Directions - Below you will find a set of lines. Repeat them all exactly.

BEGIN Listed entries

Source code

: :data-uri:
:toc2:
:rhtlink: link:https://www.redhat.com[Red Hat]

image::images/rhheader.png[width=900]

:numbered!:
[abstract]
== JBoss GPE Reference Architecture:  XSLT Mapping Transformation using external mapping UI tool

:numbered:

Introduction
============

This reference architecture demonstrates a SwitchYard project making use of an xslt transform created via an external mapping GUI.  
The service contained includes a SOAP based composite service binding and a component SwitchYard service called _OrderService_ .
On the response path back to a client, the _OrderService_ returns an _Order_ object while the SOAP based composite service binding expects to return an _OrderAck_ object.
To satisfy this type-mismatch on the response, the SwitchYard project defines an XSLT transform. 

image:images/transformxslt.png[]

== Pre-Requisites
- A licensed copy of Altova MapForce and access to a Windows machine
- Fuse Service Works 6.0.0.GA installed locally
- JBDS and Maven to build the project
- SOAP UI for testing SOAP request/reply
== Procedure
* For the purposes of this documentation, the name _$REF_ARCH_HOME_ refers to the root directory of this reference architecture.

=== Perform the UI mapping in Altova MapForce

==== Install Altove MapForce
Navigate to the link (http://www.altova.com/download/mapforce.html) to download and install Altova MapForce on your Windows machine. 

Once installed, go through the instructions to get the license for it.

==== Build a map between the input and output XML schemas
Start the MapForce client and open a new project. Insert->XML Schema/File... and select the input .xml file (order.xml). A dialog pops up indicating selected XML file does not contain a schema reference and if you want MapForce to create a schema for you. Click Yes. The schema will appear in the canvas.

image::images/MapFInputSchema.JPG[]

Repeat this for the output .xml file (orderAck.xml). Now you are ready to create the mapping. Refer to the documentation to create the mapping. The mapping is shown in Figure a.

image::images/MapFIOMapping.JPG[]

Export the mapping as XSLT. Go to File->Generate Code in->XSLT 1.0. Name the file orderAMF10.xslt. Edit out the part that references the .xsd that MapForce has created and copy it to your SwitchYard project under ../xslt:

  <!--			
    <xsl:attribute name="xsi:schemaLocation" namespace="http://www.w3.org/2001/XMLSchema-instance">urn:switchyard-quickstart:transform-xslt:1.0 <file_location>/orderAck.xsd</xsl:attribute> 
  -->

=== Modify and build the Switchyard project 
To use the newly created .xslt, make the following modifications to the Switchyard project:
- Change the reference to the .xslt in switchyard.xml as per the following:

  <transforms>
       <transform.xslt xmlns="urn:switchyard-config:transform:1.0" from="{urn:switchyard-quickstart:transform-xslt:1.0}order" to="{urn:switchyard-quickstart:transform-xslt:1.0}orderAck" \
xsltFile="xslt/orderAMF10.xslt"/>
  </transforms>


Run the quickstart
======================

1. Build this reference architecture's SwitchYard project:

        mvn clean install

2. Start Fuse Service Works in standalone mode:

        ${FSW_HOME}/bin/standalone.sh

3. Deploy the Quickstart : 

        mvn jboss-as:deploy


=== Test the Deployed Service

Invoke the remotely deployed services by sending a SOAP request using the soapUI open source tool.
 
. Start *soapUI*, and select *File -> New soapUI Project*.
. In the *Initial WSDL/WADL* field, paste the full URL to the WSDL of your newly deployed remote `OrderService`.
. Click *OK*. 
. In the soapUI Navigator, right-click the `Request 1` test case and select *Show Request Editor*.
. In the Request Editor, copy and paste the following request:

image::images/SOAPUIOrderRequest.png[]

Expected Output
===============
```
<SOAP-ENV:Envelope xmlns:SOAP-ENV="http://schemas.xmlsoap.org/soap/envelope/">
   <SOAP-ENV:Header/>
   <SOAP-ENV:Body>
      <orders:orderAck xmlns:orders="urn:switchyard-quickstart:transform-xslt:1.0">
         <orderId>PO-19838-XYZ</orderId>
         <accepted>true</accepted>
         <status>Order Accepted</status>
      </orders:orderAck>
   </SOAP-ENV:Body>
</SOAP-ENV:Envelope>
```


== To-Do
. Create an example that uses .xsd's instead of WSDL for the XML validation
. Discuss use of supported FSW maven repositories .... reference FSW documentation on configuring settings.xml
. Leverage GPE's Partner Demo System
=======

END Listed entries

Reply -
Source code

: :data-uri:
:toc2:
:rhtlink: link:https://www.redhat.com[Red Hat]

image::images/rhheader.png[width=900]

:numbered!:
[abstract]
== JBoss GPE Reference Architecture:  XSLT Mapping Transformation using external mapping UI tool

:numbered:

Introduction
============

This reference architecture demonstrates a SwitchYard project making use of an xslt transform created via an external mapping GUI.  
The service contained includes a SOAP based composite service binding and a component SwitchYard service called _OrderService_ .
On the response path back to a client, the _OrderService_ returns an _Order_ object while the SOAP based composite service binding expects to return an _OrderAck_ object.
To satisfy this type-mismatch on the response, the SwitchYard project defines an XSLT transform. 

image:images/transformxslt.png[]

== Pre-Requisites
- A licensed copy of Altova MapForce and access to a Windows machine
- Fuse Service Works 6.0.0.GA installed locally
- JBDS and Maven to build the project
- SOAP UI for testing SOAP request/reply
== Procedure
* For the purposes of this documentation, the name _$REF_ARCH_HOME_ refers to the root directory of this reference architecture.

=== Perform the UI mapping in Altova MapForce

==== Install Altove MapForce
Navigate to the link (http://www.altova.com/download/mapforce.html) to download and install Altova MapForce on your Windows machine. 

Once installed, go through the instructions to get the license for it.

==== Build a map between the input and output XML schemas
Start the MapForce client and open a new project. Insert->XML Schema/File... and select the input .xml file (order.xml). A dialog pops up indicating selected XML file does not contain a schema reference and if you want MapForce to create a schema for you. Click Yes. The schema will appear in the canvas.

image::images/MapFInputSchema.JPG[]

Repeat this for the output .xml file (orderAck.xml). Now you are ready to create the mapping. Refer to the documentation to create the mapping. The mapping is shown in Figure a.

image::images/MapFIOMapping.JPG[]

Export the mapping as XSLT. Go to File->Generate Code in->XSLT 1.0. Name the file orderAMF10.xslt. Edit out the part that references the .xsd that MapForce has created and copy it to your SwitchYard project under ../xslt:

  <!--			
    <xsl:attribute name="xsi:schemaLocation" namespace="http://www.w3.org/2001/XMLSchema-instance">urn:switchyard-quickstart:transform-xslt:1.0 <file_location>/orderAck.xsd</xsl:attribute> 
  -->

=== Modify and build the Switchyard project 
To use the newly created .xslt, make the following modifications to the Switchyard project:
- Change the reference to the .xslt in switchyard.xml as per the following:

  <transforms>
       <transform.xslt xmlns="urn:switchyard-config:transform:1.0" from="{urn:switchyard-quickstart:transform-xslt:1.0}order" to="{urn:switchyard-quickstart:transform-xslt:1.0}orderAck" \
xsltFile="xslt/orderAMF10.xslt"/>
  </transforms>


Run the quickstart
======================

1. Build this reference architecture's SwitchYard project:

        mvn clean install

2. Start Fuse Service Works in standalone mode:

        ${FSW_HOME}/bin/standalone.sh

3. Deploy the Quickstart : 

        mvn jboss-as:deploy


=== Test the Deployed Service

Invoke the remotely deployed services by sending a SOAP request using the soapUI open source tool.
 
. Start *soapUI*, and select *File -> New soapUI Project*.
. In the *Initial WSDL/WADL* field, paste the full URL to the WSDL of your newly deployed remote `OrderService`.
. Click *OK*. 
. In the soapUI Navigator, right-click the `Request 1` test case and select *Show Request Editor*.
. In the Request Editor, copy and paste the following request:

image::images/SOAPUIOrderRequest.png[]

Expected Output
===============
```
<SOAP-ENV:Envelope xmlns:SOAP-ENV="http://schemas.xmlsoap.org/soap/envelope/">
   <SOAP-ENV:Header/>
   <SOAP-ENV:Body>
      <orders:orderAck xmlns:orders="urn:switchyard-quickstart:transform-xslt:1.0">
         <orderId>PO-19838-XYZ</orderId>
         <accepted>true</accepted>
         <status>Order Accepted</status>
      </orders:orderAck>
   </SOAP-ENV:Body>
</SOAP-ENV:Envelope>
```


== To-Do
. Create an example that uses .xsd's instead of WSDL for the XML validation
. Discuss use of supported FSW maven repositories .... reference FSW documentation on configuring settings.xml
. Leverage GPE's Partner Demo System
=======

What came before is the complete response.